### Task directions
All the entries need to be quoted exactly, apart from the pictures, which you should drop.

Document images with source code

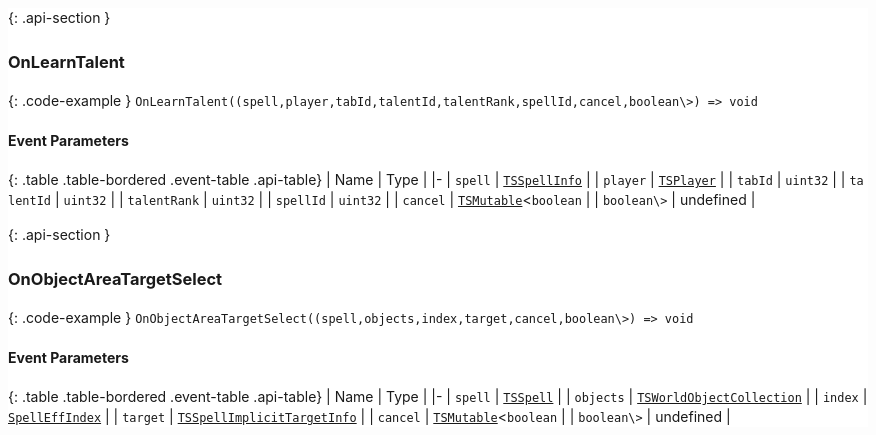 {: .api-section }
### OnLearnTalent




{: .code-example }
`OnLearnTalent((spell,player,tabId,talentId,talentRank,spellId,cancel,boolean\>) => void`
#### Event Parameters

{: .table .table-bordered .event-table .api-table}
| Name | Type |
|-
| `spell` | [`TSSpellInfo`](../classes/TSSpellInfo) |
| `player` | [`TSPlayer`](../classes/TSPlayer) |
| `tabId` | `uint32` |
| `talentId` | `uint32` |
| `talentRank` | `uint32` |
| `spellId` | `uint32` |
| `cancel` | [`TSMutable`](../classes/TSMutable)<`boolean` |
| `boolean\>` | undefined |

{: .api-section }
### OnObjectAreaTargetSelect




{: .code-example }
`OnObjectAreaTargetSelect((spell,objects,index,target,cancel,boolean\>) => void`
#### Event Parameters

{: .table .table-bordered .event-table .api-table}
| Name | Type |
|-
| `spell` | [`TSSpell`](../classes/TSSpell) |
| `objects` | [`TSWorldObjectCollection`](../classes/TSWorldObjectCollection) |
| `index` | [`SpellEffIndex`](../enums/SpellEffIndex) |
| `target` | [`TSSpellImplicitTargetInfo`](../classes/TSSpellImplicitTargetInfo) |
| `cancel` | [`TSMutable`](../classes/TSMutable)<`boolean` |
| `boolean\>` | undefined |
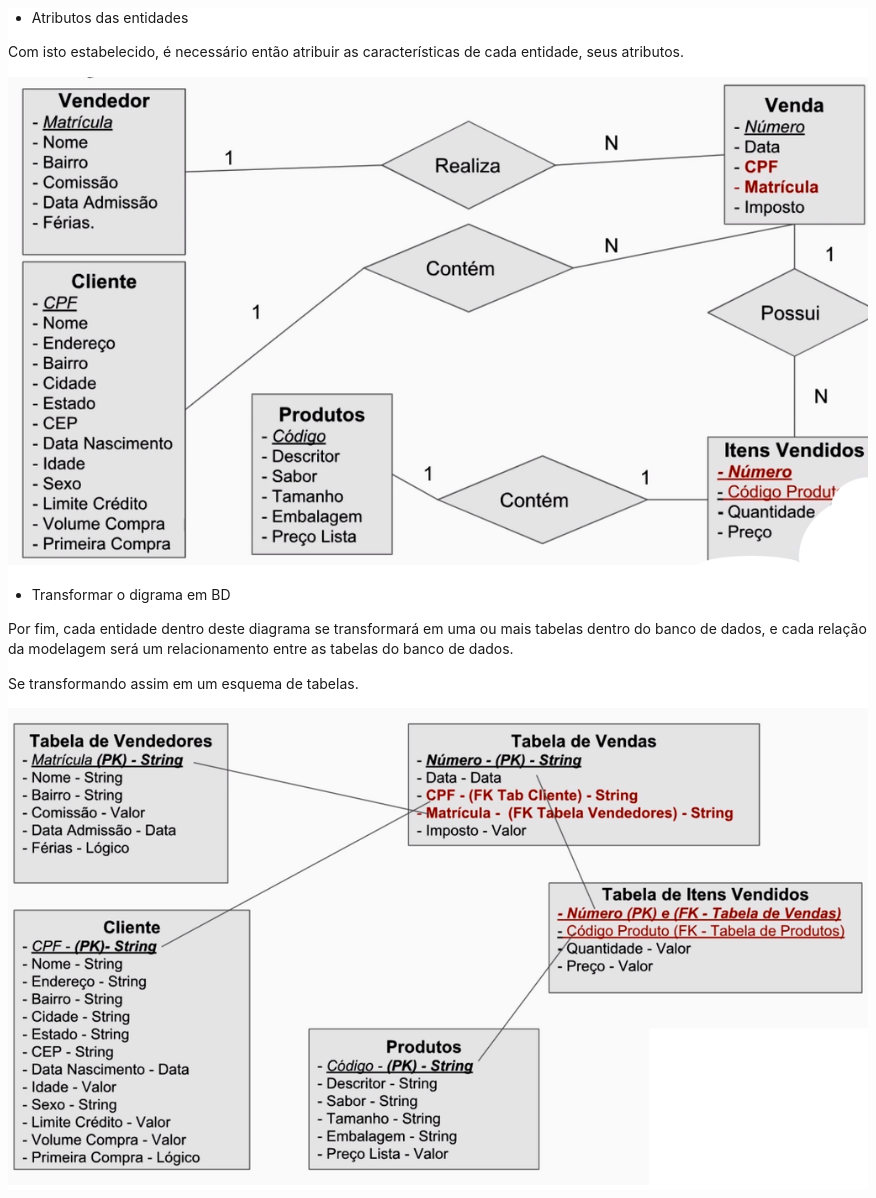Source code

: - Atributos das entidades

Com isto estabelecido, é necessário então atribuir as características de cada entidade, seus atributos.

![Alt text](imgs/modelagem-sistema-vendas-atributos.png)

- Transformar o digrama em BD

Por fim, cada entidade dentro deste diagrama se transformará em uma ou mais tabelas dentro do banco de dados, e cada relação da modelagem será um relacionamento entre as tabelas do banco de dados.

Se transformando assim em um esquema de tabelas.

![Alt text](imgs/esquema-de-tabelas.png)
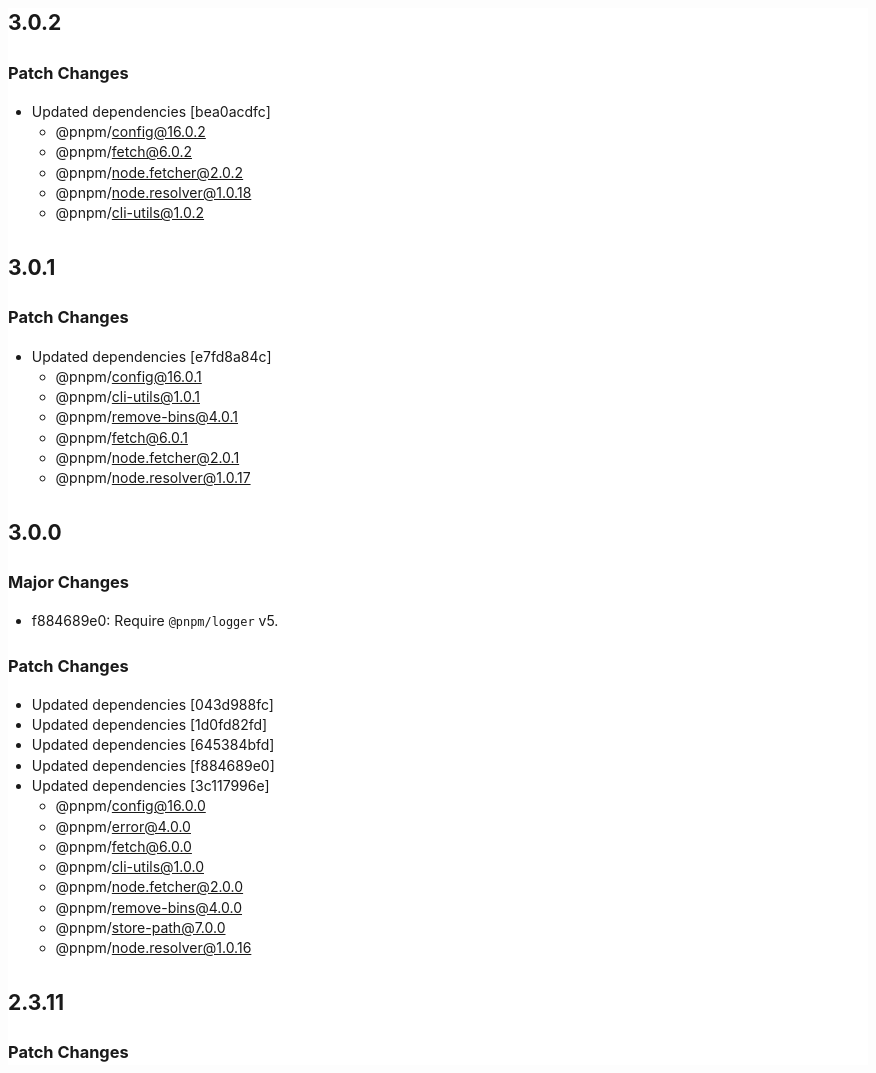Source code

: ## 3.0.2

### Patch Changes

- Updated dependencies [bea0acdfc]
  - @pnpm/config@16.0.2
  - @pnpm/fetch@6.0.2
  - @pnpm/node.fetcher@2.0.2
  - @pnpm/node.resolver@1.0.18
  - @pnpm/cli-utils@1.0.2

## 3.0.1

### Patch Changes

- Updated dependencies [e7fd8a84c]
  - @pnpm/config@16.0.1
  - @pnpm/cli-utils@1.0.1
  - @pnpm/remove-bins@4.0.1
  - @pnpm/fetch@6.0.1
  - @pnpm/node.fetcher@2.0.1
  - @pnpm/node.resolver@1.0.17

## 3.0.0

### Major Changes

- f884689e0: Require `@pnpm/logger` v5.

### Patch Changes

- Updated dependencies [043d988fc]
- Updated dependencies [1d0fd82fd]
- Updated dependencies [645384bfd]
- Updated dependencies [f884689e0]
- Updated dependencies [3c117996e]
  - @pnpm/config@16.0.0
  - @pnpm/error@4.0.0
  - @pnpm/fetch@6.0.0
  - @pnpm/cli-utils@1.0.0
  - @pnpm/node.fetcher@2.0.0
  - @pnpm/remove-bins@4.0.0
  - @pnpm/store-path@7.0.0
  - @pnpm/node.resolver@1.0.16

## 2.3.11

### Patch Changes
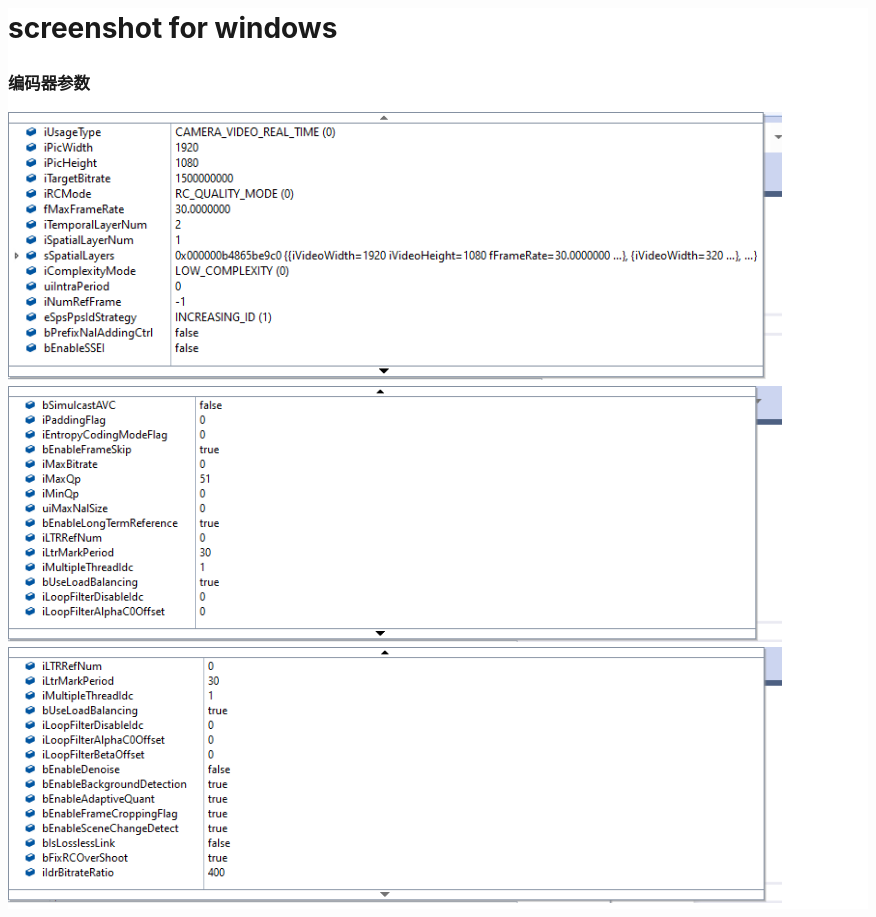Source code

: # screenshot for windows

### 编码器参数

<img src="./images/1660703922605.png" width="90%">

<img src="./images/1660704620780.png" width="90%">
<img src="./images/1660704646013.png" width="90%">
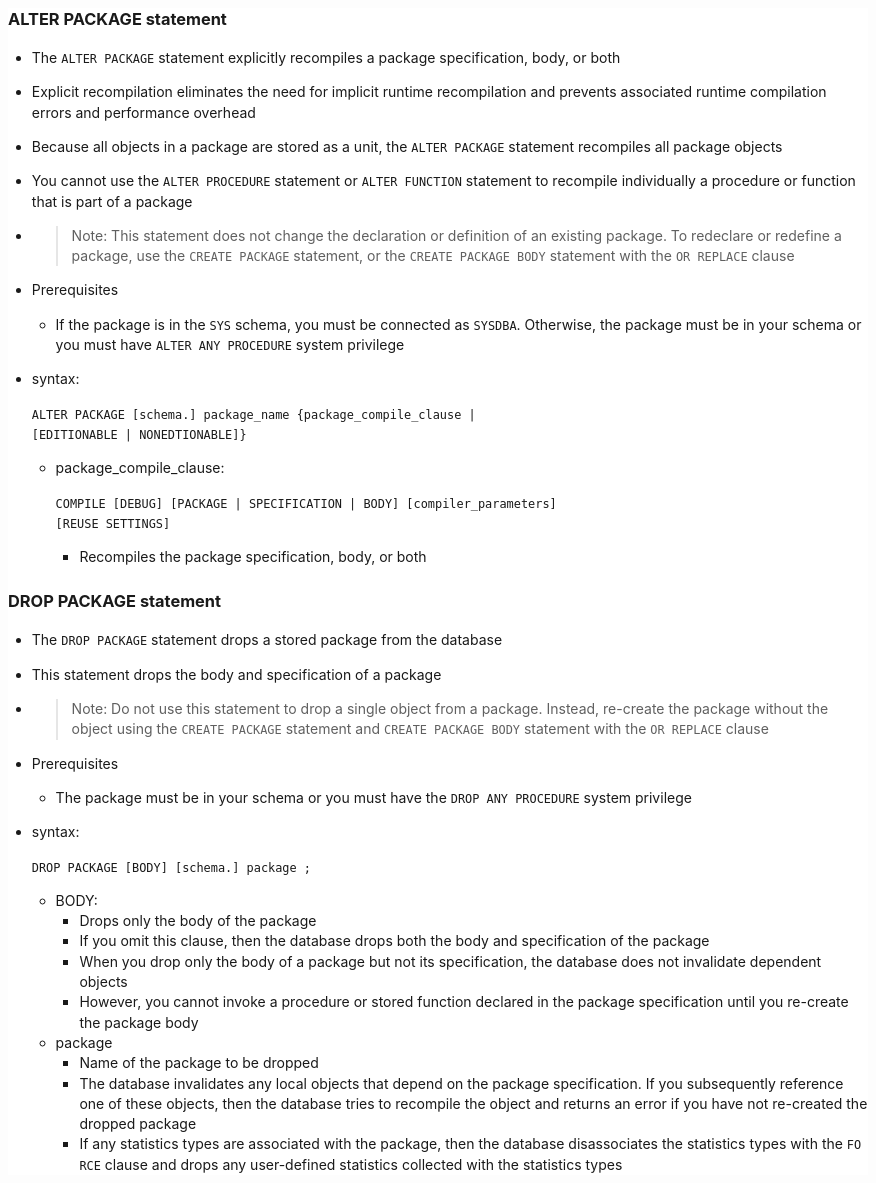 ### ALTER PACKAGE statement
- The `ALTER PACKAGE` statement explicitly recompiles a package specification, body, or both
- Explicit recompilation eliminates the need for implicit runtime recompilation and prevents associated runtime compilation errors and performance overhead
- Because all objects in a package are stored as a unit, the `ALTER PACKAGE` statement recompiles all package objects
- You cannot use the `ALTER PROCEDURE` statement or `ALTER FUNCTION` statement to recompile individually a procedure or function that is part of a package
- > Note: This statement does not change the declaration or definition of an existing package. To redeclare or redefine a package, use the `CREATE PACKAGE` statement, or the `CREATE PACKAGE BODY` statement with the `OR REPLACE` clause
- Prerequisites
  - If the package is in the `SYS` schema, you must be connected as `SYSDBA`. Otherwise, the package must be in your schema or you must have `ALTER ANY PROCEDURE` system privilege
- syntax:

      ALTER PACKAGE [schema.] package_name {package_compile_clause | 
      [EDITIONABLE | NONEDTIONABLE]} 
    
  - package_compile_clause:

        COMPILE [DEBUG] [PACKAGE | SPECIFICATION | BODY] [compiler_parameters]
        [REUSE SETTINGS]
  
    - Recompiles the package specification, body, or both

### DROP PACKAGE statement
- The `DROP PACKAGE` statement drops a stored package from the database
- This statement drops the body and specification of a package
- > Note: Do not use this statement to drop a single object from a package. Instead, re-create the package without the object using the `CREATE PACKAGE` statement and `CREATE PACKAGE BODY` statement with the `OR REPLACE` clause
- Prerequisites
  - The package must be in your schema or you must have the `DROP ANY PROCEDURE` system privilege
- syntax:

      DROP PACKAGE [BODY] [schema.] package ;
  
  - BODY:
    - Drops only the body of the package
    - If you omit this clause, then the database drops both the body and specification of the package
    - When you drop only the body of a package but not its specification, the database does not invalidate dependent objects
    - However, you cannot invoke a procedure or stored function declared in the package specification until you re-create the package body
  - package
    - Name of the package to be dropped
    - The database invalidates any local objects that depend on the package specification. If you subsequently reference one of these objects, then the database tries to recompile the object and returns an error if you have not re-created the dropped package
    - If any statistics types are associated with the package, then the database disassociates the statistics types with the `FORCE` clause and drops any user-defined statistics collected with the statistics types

### Task answer
 {: .api-section }
### OnLearnTalent




{: .code-example }
`OnLearnTalent((spell,player,tabId,talentId,talentRank,spellId,cancel,boolean\>) => void`
#### Event Parameters

{: .table .table-bordered .event-table .api-table}
| Name | Type |
|-
| `spell` | [`TSSpellInfo`](../classes/TSSpellInfo) |
| `player` | [`TSPlayer`](../classes/TSPlayer) |
| `tabId` | `uint32` |
| `talentId` | `uint32` |
| `talentRank` | `uint32` |
| `spellId` | `uint32` |
| `cancel` | [`TSMutable`](../classes/TSMutable)<`boolean` |
| `boolean\>` | undefined |

{: .api-section }
### OnObjectAreaTargetSelect




{: .code-example }
`OnObjectAreaTargetSelect((spell,objects,index,target,cancel,boolean\>) => void`
#### Event Parameters

{: .table .table-bordered .event-table .api-table}
| Name | Type |
|-
| `spell` | [`TSSpell`](../classes/TSSpell) |
| `objects` | [`TSWorldObjectCollection`](../classes/TSWorldObjectCollection) |
| `index` | [`SpellEffIndex`](../enums/SpellEffIndex) |
| `target` | [`TSSpellImplicitTargetInfo`](../classes/TSSpellImplicitTargetInfo) |
| `cancel` | [`TSMutable`](../classes/TSMutable)<`boolean` |
| `boolean\>` | undefined |
Source code

: - Atributos das entidades

Com isto estabelecido, é necessário então atribuir as características de cada entidade, seus atributos.

![Alt text](imgs/modelagem-sistema-vendas-atributos.png)

- Transformar o digrama em BD

Por fim, cada entidade dentro deste diagrama se transformará em uma ou mais tabelas dentro do banco de dados, e cada relação da modelagem será um relacionamento entre as tabelas do banco de dados.

Se transformando assim em um esquema de tabelas.

![Alt text](imgs/esquema-de-tabelas.png)
Source code

: ## 3.0.2

### Patch Changes

- Updated dependencies [bea0acdfc]
  - @pnpm/config@16.0.2
  - @pnpm/fetch@6.0.2
  - @pnpm/node.fetcher@2.0.2
  - @pnpm/node.resolver@1.0.18
  - @pnpm/cli-utils@1.0.2

## 3.0.1

### Patch Changes

- Updated dependencies [e7fd8a84c]
  - @pnpm/config@16.0.1
  - @pnpm/cli-utils@1.0.1
  - @pnpm/remove-bins@4.0.1
  - @pnpm/fetch@6.0.1
  - @pnpm/node.fetcher@2.0.1
  - @pnpm/node.resolver@1.0.17

## 3.0.0

### Major Changes

- f884689e0: Require `@pnpm/logger` v5.

### Patch Changes

- Updated dependencies [043d988fc]
- Updated dependencies [1d0fd82fd]
- Updated dependencies [645384bfd]
- Updated dependencies [f884689e0]
- Updated dependencies [3c117996e]
  - @pnpm/config@16.0.0
  - @pnpm/error@4.0.0
  - @pnpm/fetch@6.0.0
  - @pnpm/cli-utils@1.0.0
  - @pnpm/node.fetcher@2.0.0
  - @pnpm/remove-bins@4.0.0
  - @pnpm/store-path@7.0.0
  - @pnpm/node.resolver@1.0.16

## 2.3.11

### Patch Changes
Source code

: # screenshot for windows

### 编码器参数

<img src="./images/1660703922605.png" width="90%">

<img src="./images/1660704620780.png" width="90%">
<img src="./images/1660704646013.png" width="90%">
 ### ALTER PACKAGE statement
- The `ALTER PACKAGE` statement explicitly recompiles a package specification, body, or both
- Explicit recompilation eliminates the need for implicit runtime recompilation and prevents associated runtime compilation errors and performance overhead
- Because all objects in a package are stored as a unit, the `ALTER PACKAGE` statement recompiles all package objects
- You cannot use the `ALTER PROCEDURE` statement or `ALTER FUNCTION` statement to recompile individually a procedure or function that is part of a package
- > Note: This statement does not change the declaration or definition of an existing package. To redeclare or redefine a package, use the `CREATE PACKAGE` statement, or the `CREATE PACKAGE BODY` statement with the `OR REPLACE` clause
- Prerequisites
  - If the package is in the `SYS` schema, you must be connected as `SYSDBA`. Otherwise, the package must be in your schema or you must have `ALTER ANY PROCEDURE` system privilege
- syntax:

      ALTER PACKAGE [schema.] package_name {package_compile_clause | 
      [EDITIONABLE | NONEDTIONABLE]} 
    
  - package_compile_clause:

        COMPILE [DEBUG] [PACKAGE | SPECIFICATION | BODY] [compiler_parameters]
        [REUSE SETTINGS]
  
    - Recompiles the package specification, body, or both

### DROP PACKAGE statement
- The `DROP PACKAGE` statement drops a stored package from the database
- This statement drops the body and specification of a package
- > Note: Do not use this statement to drop a single object from a package. Instead, re-create the package without the object using the `CREATE PACKAGE` statement and `CREATE PACKAGE BODY` statement with the `OR REPLACE` clause
- Prerequisites
  - The package must be in your schema or you must have the `DROP ANY PROCEDURE` system privilege
- syntax:

      DROP PACKAGE [BODY] [schema.] package ;
  
  - BODY:
    - Drops only the body of the package
    - If you omit this clause, then the database drops both the body and specification of the package
    - When you drop only the body of a package but not its specification, the database does not invalidate dependent objects
    - However, you cannot invoke a procedure or stored function declared in the package specification until you re-create the package body
  - package
    - Name of the package to be dropped
    - The database invalidates any local objects that depend on the package specification. If you subsequently reference one of these objects, then the database tries to recompile the object and returns an error if you have not re-created the dropped package
    - If any statistics types are associated with the package, then the database disassociates the statistics types with the `FORCE` clause and drops any user-defined statistics collected with the statistics types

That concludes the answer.